This is kind of what YouTube, Twitter, and Facebook, are already doing, sort of, except that they are just banning content altogether.
Yeah, it's kind of complex, but also prone to groupthink. Only Mark knows who I actually work for, but let's just say I had interesting info ahead of time on this human malware situation as it evolved. Obviously I couldn't just blow my sources and lose clearance, so I kept trying to find publicly posted content to try to educate people on the situation. It's outside of my specialties, but a rapid study of the particulars yielded vast insights relatively quickly.
What I discovered was that the overwhelming amount of info on Google searches, news items, subreddits, etc were horribly blasé and clear regurgitations of the 'official' story from China at any point in time even after the evidence was mounting that it was incorrect.
Not only that, but a lot of links would just disappear entirely that passed key datapoints along in an attempt to wash away some of the nonsense that was holding back proper responses.

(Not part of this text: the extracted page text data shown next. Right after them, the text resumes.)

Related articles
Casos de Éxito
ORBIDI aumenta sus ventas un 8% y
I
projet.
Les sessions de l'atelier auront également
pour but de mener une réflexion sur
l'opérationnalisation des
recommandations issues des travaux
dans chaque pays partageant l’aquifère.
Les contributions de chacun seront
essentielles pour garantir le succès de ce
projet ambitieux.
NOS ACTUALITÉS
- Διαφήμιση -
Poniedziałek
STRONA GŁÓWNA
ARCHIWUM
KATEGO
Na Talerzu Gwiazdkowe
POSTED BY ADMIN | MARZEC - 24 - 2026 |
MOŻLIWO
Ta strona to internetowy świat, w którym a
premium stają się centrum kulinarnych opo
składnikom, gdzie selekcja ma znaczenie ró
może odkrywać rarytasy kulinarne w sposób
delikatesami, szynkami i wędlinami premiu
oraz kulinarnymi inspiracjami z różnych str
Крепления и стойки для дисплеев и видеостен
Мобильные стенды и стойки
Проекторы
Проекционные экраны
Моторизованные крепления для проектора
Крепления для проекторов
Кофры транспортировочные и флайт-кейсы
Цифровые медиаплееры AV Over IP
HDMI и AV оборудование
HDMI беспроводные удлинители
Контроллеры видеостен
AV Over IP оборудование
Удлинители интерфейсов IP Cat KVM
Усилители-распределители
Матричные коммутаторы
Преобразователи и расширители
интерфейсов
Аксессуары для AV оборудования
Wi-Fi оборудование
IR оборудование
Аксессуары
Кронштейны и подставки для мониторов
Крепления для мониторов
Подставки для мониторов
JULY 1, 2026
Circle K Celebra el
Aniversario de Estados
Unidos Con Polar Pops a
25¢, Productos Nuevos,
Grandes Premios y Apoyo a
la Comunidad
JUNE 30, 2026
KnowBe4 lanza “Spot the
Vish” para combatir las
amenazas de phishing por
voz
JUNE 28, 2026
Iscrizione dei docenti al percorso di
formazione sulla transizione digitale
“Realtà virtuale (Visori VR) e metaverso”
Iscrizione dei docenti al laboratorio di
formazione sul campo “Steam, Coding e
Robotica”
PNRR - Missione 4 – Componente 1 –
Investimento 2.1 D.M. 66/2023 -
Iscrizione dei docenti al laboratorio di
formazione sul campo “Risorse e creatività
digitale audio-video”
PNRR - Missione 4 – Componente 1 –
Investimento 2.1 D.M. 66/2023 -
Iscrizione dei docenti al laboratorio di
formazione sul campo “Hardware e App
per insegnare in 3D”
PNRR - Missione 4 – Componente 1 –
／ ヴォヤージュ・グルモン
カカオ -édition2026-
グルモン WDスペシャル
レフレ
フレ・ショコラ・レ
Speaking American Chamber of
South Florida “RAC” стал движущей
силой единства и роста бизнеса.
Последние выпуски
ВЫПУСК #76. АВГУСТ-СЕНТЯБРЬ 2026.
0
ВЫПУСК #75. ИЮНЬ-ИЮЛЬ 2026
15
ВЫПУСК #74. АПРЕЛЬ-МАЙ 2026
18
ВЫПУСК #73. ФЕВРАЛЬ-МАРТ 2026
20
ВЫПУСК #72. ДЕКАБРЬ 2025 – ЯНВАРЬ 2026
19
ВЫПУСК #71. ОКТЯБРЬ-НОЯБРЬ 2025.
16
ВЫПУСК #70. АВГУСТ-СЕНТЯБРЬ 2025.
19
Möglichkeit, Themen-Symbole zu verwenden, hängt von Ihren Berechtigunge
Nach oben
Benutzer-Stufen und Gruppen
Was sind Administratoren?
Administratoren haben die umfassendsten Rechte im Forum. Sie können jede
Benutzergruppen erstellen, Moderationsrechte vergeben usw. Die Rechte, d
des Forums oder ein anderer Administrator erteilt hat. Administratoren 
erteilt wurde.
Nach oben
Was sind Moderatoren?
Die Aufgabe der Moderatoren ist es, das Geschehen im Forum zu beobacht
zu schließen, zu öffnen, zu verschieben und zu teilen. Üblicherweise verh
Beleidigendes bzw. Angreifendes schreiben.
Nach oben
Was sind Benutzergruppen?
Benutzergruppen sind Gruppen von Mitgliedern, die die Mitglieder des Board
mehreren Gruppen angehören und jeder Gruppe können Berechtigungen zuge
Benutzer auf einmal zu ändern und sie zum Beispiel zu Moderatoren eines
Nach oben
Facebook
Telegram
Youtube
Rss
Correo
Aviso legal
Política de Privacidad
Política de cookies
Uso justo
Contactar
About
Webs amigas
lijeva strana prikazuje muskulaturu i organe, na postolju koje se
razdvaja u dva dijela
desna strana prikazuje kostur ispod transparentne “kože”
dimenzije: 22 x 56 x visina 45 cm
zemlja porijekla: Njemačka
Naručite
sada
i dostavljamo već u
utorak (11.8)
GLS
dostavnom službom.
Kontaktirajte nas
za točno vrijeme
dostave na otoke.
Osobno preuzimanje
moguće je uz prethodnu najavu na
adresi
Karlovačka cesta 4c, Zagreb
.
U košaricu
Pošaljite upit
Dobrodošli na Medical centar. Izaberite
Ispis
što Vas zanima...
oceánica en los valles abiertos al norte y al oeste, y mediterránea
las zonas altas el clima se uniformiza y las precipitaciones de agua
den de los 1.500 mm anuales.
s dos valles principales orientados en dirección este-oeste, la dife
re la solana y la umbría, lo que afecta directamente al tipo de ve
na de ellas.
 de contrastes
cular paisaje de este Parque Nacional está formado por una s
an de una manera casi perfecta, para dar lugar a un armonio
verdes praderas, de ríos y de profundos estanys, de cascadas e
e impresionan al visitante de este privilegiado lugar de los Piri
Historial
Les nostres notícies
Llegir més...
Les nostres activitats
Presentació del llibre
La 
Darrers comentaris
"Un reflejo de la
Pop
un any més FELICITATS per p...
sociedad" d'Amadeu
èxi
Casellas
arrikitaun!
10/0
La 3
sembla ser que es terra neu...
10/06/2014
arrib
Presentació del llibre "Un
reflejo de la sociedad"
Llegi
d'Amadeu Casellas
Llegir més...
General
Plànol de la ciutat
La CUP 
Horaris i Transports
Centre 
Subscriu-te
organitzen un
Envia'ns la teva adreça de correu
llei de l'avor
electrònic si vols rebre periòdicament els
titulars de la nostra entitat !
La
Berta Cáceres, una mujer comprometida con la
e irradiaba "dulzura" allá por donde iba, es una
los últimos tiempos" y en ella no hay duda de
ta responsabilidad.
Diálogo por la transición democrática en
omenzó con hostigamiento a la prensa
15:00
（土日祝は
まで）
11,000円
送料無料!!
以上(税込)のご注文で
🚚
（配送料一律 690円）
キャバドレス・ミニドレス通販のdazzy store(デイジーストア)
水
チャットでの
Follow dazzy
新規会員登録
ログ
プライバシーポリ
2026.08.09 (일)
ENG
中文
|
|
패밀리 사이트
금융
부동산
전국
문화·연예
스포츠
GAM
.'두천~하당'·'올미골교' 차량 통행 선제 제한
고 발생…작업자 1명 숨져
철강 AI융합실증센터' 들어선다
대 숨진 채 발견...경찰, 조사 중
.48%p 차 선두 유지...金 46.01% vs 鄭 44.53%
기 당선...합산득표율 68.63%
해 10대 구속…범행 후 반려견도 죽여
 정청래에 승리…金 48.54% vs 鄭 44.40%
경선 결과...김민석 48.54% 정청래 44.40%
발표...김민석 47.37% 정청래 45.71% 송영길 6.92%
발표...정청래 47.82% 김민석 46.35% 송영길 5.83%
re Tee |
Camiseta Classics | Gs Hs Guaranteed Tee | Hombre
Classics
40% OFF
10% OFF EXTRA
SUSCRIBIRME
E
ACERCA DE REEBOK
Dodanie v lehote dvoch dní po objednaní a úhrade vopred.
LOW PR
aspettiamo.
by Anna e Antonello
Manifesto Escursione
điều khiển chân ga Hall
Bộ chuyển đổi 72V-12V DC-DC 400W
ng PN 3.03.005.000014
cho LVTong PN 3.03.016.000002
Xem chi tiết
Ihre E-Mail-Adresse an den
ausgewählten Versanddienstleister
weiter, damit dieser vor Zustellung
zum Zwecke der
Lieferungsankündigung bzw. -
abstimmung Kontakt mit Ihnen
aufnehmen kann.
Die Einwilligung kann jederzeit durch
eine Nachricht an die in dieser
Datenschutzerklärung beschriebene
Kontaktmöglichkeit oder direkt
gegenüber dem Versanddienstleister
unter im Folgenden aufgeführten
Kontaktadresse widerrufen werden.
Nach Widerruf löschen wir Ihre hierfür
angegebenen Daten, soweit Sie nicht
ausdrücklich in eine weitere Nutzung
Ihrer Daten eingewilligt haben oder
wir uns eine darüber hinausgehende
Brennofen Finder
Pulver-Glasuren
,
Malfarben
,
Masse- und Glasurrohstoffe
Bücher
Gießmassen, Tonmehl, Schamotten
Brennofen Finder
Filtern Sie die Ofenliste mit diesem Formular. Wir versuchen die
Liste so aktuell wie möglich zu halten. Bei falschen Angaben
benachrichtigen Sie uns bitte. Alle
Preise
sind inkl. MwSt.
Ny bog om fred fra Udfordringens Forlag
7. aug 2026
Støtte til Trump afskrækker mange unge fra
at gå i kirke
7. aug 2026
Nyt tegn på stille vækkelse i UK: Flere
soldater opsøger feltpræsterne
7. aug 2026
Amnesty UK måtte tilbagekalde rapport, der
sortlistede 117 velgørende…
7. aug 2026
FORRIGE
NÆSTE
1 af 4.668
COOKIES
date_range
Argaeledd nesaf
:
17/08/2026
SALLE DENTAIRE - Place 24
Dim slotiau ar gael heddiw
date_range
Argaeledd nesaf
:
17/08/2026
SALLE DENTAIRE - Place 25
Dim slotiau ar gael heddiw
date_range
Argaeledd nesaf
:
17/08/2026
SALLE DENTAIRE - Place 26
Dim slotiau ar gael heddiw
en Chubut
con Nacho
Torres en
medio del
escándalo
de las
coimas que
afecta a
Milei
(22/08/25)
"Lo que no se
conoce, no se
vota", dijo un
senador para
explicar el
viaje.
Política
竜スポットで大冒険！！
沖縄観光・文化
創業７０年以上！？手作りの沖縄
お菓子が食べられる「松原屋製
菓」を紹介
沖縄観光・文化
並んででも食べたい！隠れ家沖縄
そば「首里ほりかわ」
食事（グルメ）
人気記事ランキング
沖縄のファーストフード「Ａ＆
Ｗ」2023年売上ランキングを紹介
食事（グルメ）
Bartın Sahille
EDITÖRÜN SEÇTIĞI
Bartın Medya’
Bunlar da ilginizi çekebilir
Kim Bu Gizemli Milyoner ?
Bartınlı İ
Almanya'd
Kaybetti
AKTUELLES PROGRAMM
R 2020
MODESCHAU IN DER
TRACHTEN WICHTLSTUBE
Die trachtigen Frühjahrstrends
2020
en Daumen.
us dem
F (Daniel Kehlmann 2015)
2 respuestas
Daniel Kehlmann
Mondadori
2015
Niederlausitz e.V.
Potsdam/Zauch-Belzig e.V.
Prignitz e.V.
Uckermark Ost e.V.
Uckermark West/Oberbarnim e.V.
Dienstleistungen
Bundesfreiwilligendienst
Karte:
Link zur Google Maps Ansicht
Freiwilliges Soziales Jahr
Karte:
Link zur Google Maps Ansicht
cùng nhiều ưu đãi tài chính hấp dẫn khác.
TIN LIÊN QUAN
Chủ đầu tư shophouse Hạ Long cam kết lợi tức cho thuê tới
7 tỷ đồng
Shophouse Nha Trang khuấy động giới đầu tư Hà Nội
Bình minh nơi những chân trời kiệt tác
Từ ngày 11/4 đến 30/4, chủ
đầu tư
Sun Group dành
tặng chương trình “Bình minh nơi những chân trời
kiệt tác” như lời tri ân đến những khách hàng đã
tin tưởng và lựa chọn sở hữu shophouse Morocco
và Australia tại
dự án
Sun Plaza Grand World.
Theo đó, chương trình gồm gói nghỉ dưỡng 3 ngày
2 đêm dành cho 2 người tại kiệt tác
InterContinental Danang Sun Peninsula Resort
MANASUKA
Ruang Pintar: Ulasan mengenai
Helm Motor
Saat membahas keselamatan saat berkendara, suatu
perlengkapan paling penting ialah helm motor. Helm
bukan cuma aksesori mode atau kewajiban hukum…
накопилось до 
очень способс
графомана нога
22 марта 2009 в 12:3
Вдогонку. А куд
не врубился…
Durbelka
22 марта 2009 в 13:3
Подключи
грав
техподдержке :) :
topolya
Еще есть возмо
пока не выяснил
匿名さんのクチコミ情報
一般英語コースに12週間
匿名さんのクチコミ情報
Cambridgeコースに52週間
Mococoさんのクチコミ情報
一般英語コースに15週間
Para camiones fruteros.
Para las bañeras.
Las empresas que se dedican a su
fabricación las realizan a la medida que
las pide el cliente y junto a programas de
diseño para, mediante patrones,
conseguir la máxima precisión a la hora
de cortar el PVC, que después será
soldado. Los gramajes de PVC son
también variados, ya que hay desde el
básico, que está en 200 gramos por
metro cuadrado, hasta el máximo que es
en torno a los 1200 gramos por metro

I notice this same kind of groupthink abuse with regards to anyone who even dares to go outside of the dusty old academia-approved stories of the development of past human civilizations, when it's clear to any logical thinker that a lot of the story we built from many 19th to early 20th century religiously backed digs and expeditions is either horrendously incomplete or just outright wrong. The entire area of study is rife with what I like to call 'last inhabitant assignment bias', attributing installations and sites to populations whom lacked the technology and resources to create them in the first place. So, anyone who dares to analyze beyond the creaky old textbooks is demonized and demonitized as if they were cranks yelling about lizard people.
Back to the context of Userbenchmark, I do think there's a growing consensus that they've really screwed this up, and I think the more people get that info out the better. Tech channels such as HUB, GN, LTT, J2C, etc all do a pretty solid to outstanding job of fairly analyzing things. The community at large tends to usually lock into groupthink however, leading to some just bizarre behavior.
Maybe some people just don't want subtlety and complexity, or understand tiers of pro/cons. They want simple AMD good, Intel bad, or Intel good, AMD bad. It's mostly the former at the moment, which leads to some strange self-sabotage for a number of people. Logic is so much more powerful when applied in a granular, uninhibited manner.